08:25 26th Nov, 2019
Another Data Leak from Facebook, Twitter?
Though this time it isn’t the fault of these social platforms as the data exposure due to a bug in the app store for Android
Security researchers informed Twitter and Facebook late last night of a possible data exposure from these two platforms that may impact hundreds of its users. The leak could have occurred after these users logged into certain Android apps downloaded from Google Play Store, resulting in improper access of their digital data.
Reports of the data compromise was broken by CNBC on its website which said that the security researchers discovered a software development kit (SDK) called One Audience that purportedly gave third-party developers access to personal data. This includes the email addresses, user names and most recent tweets of people who used their Twitter IDs to access apps such as Photofy.
However, the report was also quick to point out that while it may have been possible for hackers to take control of someone’s Twitter account through this vulnerability, there is no evidence of such an instance happening in the present case. However, Twitter was quick to blog about the issue and informing users to beware of the SDK and its malicious intent while clarifying that it wasn’t its fault.
“This issue is not due to a vulnerability in Twitter’s software, but rather the lack of isolation between SDKs within an application. Our security team has determined that the malicious SDK, which could be embedded within a mobile application, could potentially exploit a vulnerability in the mobile ecosystem to allow personal information (email, username, last Tweet) to be accessed and taken using the malicious SDK. While we have no evidence to suggest that this was used to take control of a Twitter account, it is possible that a person could do so,” Twitter said in the blog post.

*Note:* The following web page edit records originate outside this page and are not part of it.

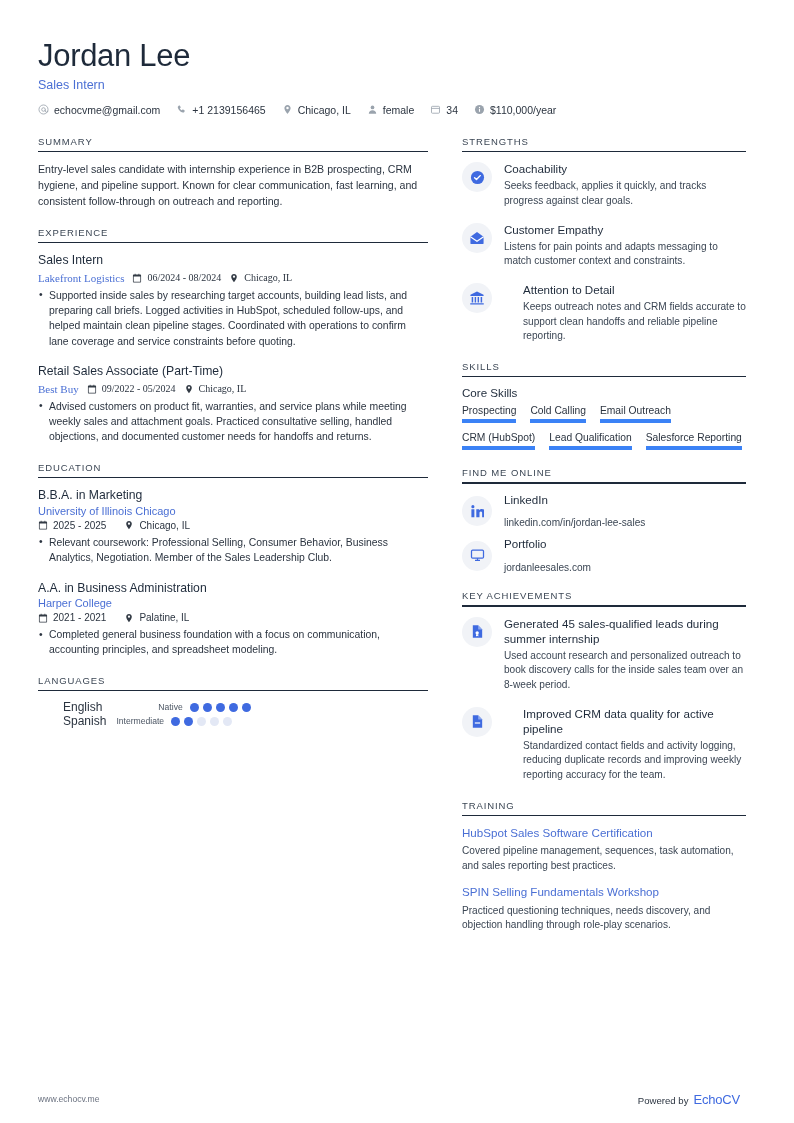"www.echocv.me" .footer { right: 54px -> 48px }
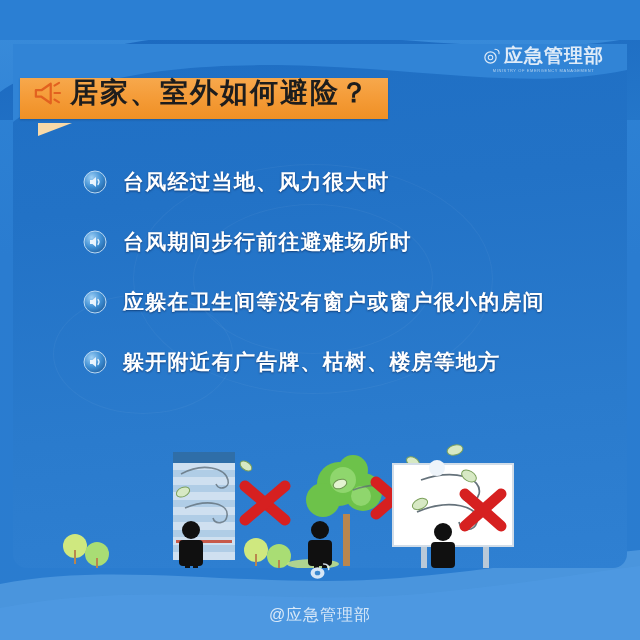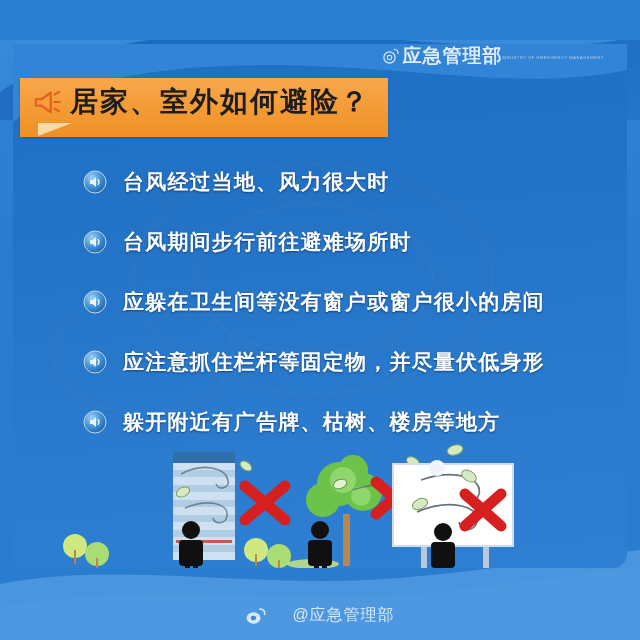"应急管理部" .ministry-logo { flex-direction: row -> column }
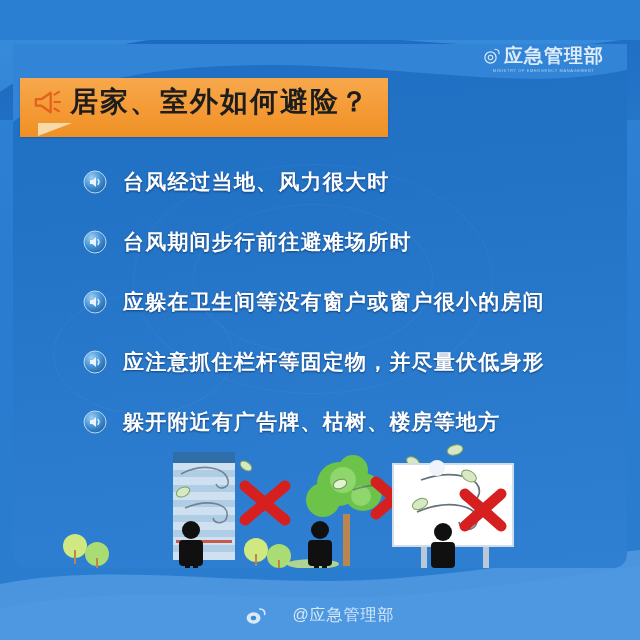"居家、室外如何避险？" .banner { height: 59px -> 41px }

It also said that while there was some evidence that the SDK was used to access personal data via Twitter accounts of holders using Android phones, there was no evidence of the same happening via the iOS version. “We have informed Google and Apple about the malicious SDK so that they can take further action if needed. We have also informed other industry partners about this issue,” Twitter said.
The latest scare for Android smartphone users comes on top of a recent research report that warned users about how clunky and mostly useless apps that comes pre-loaded on an android phone could be full of security holes. The research carried out using tools to auto-scan such devices as part of a US government study suggested that even Samsung and Sony phones could be vulnerable.
The social media companies and Google have been facing tough times since March 2018 when reports of analytics firm Cambridge Analytica accessing up to 87 million Facebook profiles for serving targeted ads for Donald Trump surfaced in the United States. The company had then suspended several thousand apps after running an investigation into the ecosystem.
On the latest suspected breach, CNBC quoted a Facebook spokesperson to suggest that the company was made aware of the two bad actors – One Audience and Mobiburn – who paid developers to use malicious SDKs in a number of apps available on popular app stores. “After investigating, we removed the apps from our platform for violating our platform policies and issued cease and desist letters against the two companies.”
Interestingly, Mobiburn chose to refute the statement from Facebook and said it wasn’t in the habit of collecting, sharing or monetizing data from Facebook. “Mobiburn only facilitates the process by introducing mobile application developers to the data monetization companies. This notwithstanding, Mobiburn stopped all its activities until our investigation on third parties is finalized,” it said.
While it may take a few days to figure out how many users were compromised in the process, the latest attempt to hack into data suggests that this is something that the digital world has to live with. And the pace at hackers find loopholes would always be faster than what it takes the good cops to plug them.